▶ _Task details_:
Rewrite the rows from the line containing "A través de" through the line containing "nternacional de servicios", changing "Откуда" to "Город" and leaving everything else as it is. Leave the pictures out of your answer.

▶ _Materials provided_:
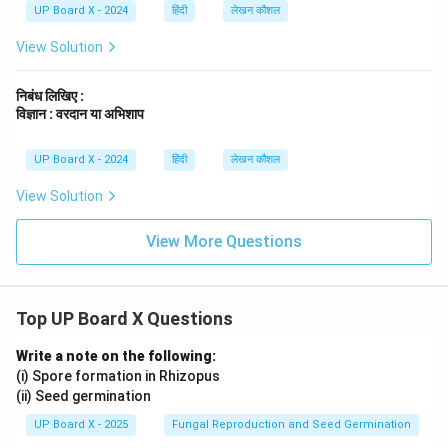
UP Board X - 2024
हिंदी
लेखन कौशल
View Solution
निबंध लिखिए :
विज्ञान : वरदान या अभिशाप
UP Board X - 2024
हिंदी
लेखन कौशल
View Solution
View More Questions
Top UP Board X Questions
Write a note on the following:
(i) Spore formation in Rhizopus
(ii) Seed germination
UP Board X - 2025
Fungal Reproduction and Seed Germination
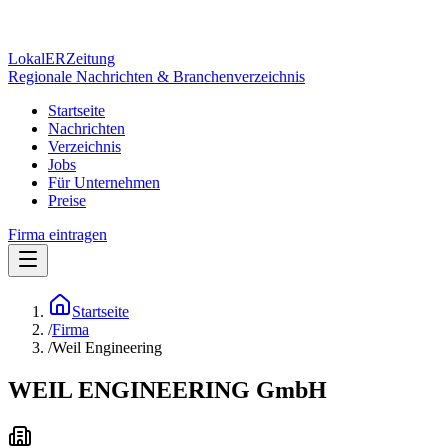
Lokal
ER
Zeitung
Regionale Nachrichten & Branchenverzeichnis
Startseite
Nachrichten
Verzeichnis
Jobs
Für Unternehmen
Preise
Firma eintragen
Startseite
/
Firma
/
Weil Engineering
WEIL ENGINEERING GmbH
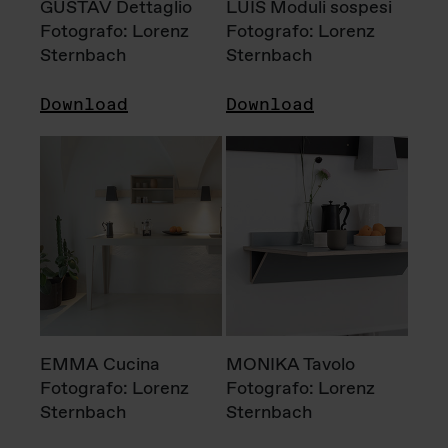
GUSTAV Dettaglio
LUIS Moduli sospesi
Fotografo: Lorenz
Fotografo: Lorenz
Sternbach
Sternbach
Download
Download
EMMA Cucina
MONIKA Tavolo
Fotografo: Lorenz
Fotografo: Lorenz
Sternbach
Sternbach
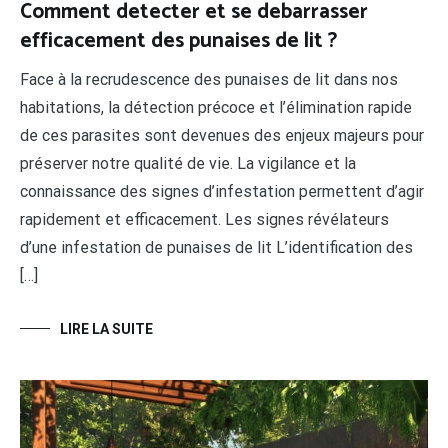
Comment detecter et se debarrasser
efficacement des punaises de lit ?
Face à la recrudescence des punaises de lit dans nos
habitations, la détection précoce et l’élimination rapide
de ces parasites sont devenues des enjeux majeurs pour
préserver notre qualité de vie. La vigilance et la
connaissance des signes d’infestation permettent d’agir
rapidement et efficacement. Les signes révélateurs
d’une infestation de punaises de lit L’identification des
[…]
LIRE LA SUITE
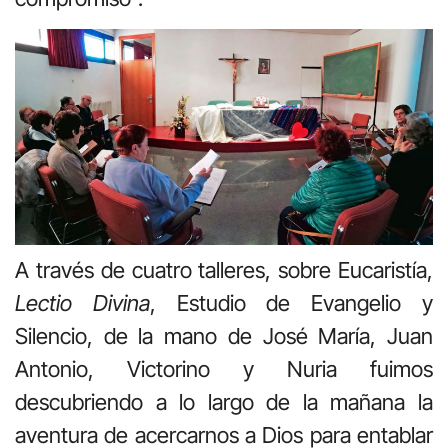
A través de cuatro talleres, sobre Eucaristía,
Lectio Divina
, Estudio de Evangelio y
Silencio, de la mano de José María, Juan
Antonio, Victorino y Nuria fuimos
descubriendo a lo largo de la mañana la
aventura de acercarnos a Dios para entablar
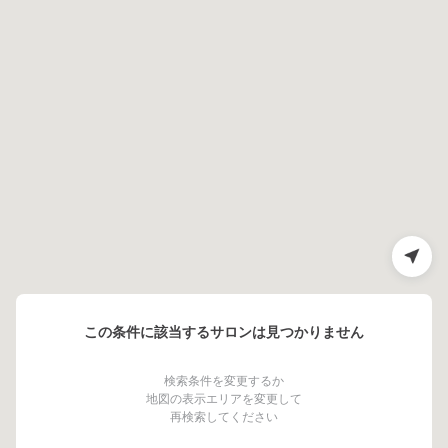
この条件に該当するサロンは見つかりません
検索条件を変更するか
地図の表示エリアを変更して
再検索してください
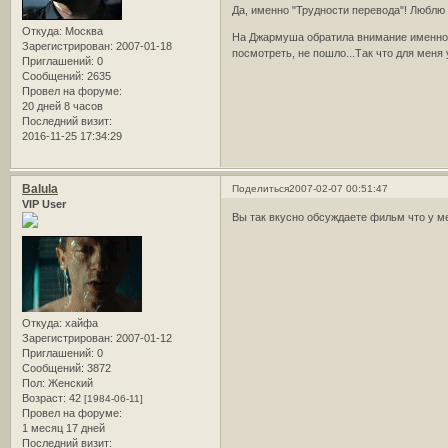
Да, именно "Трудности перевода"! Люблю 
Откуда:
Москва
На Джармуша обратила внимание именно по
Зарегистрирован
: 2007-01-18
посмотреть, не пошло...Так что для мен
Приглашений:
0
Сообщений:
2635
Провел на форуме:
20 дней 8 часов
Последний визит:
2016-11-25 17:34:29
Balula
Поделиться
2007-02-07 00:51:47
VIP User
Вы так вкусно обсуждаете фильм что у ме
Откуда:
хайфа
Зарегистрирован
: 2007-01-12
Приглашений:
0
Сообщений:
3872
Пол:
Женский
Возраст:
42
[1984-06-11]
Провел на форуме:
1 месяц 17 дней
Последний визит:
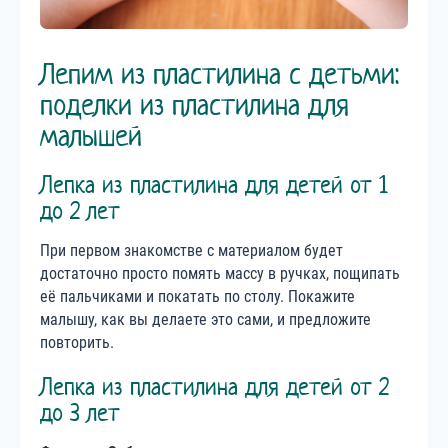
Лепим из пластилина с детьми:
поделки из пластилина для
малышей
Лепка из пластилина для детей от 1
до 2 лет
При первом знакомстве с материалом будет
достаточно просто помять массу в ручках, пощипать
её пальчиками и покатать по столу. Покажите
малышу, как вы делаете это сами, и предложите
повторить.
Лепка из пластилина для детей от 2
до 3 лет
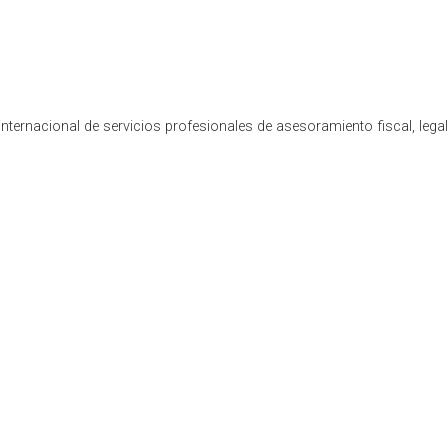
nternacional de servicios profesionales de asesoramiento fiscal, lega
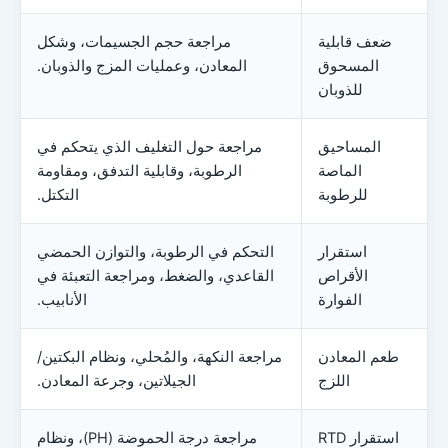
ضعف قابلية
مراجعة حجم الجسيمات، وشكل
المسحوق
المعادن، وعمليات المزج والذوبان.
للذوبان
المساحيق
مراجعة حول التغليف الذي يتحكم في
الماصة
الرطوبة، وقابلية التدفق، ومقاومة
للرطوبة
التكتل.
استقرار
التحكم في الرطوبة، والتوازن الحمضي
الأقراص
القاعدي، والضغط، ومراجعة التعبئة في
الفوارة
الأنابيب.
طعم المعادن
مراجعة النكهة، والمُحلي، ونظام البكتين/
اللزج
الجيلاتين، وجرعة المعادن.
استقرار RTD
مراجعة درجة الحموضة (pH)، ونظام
* * *
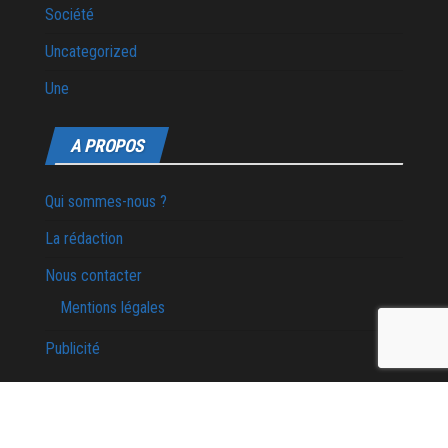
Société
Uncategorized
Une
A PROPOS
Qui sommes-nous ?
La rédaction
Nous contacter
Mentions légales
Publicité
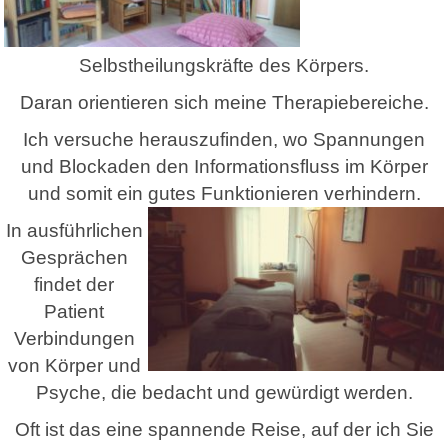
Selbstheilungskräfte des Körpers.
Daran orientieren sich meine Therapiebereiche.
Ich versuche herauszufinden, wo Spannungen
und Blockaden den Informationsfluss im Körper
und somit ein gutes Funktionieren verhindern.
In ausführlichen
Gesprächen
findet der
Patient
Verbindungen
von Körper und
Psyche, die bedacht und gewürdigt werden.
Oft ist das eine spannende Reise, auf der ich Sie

▶ _Result of the task_:
A través de cuatro talleres, sobre Eucaristía,
Lectio Divina
, Estudio de Evangelio y
Silencio, de la mano de José María, Juan
Antonio, Victorino y Nuria fuimos
descubriendo a lo largo de la mañana la
aventura de acercarnos a Dios para entablar
この条件に該当するサロンは見つかりません
検索条件を変更するか
地図の表示エリアを変更して
再検索してください
Да, именно "Трудности перевода"! Люблю 
Город:
Москва
На Джармуша обратила внимание именно по
Зарегистрирован
: 2007-01-18
посмотреть, не пошло...Так что для мен
Приглашений:
0
Сообщений:
2635
Провел на форуме:
20 дней 8 часов
Последний визит:
2016-11-25 17:34:29
Balula
Поделиться
2007-02-07 00:51:47
VIP User
Вы так вкусно обсуждаете фильм что у ме
Город:
хайфа
Зарегистрирован
: 2007-01-12
Приглашений:
0
Сообщений:
3872
Пол:
Женский
Возраст:
42
[1984-06-11]
Провел на форуме:
1 месяц 17 дней
Последний визит:
Лепим из пластилина с детьми:
поделки из пластилина для
малышей
Лепка из пластилина для детей от 1
до 2 лет
При первом знакомстве с материалом будет
достаточно просто помять массу в ручках, пощипать
её пальчиками и покатать по столу. Покажите
малышу, как вы делаете это сами, и предложите
повторить.
Лепка из пластилина для детей от 2
до 3 лет
nternacional de servicios profesionales de asesoramiento fiscal, lega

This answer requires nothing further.